> WHAT THE TASK REQUIRES: Leaving the images aside, print every record in the material exactly.

——

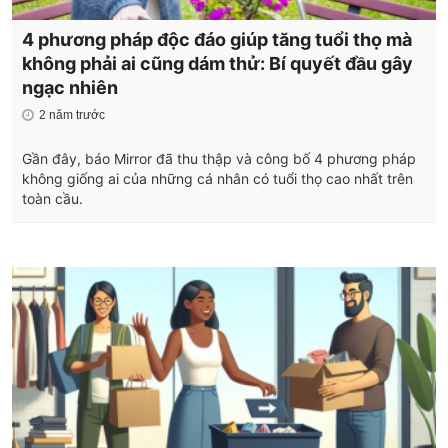
4 phương pháp độc đáo giúp tăng tuổi thọ mà
không phải ai cũng dám thử: Bí quyết đầu gây
ngạc nhiên
2 năm trước
Gần đây, báo Mirror đã thu thập và công bố 4 phương pháp
không giống ai của những cá nhân có tuổi thọ cao nhất trên
toàn cầu.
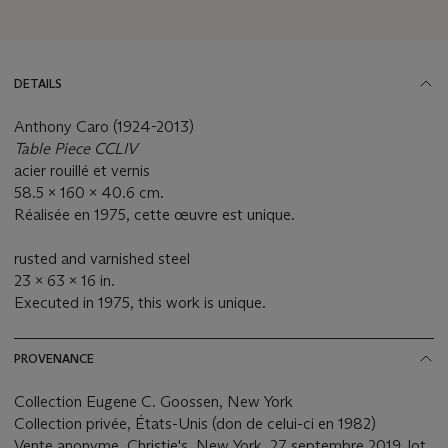
DETAILS
Anthony Caro (1924-2013)
Table Piece CCLIV
acier rouillé et vernis
58.5 x 160 x 40.6 cm.
Réalisée en 1975, cette œuvre est unique.
rusted and varnished steel
23 x 63 x 16 in.
Executed in 1975, this work is unique.
PROVENANCE
Collection Eugene C. Goossen, New York
Collection privée, États-Unis (don de celui-ci en 1982)
Vente anonyme, Christie's, New York, 27 septembre 2019, lot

——

> RESULT OF THIS TASK:
4 phương pháp độc đáo giúp tăng tuổi thọ mà
không phải ai cũng dám thử: Bí quyết đầu gây
ngạc nhiên
2 năm trước
Gần đây, báo Mirror đã thu thập và công bố 4 phương pháp
không giống ai của những cá nhân có tuổi thọ cao nhất trên
toàn cầu.
DETAILS
Anthony Caro (1924-2013)
Table Piece CCLIV
acier rouillé et vernis
58.5 x 160 x 40.6 cm.
Réalisée en 1975, cette œuvre est unique.
rusted and varnished steel
23 x 63 x 16 in.
Executed in 1975, this work is unique.
PROVENANCE
Collection Eugene C. Goossen, New York
Collection privée, États-Unis (don de celui-ci en 1982)
Vente anonyme, Christie's, New York, 27 septembre 2019, lot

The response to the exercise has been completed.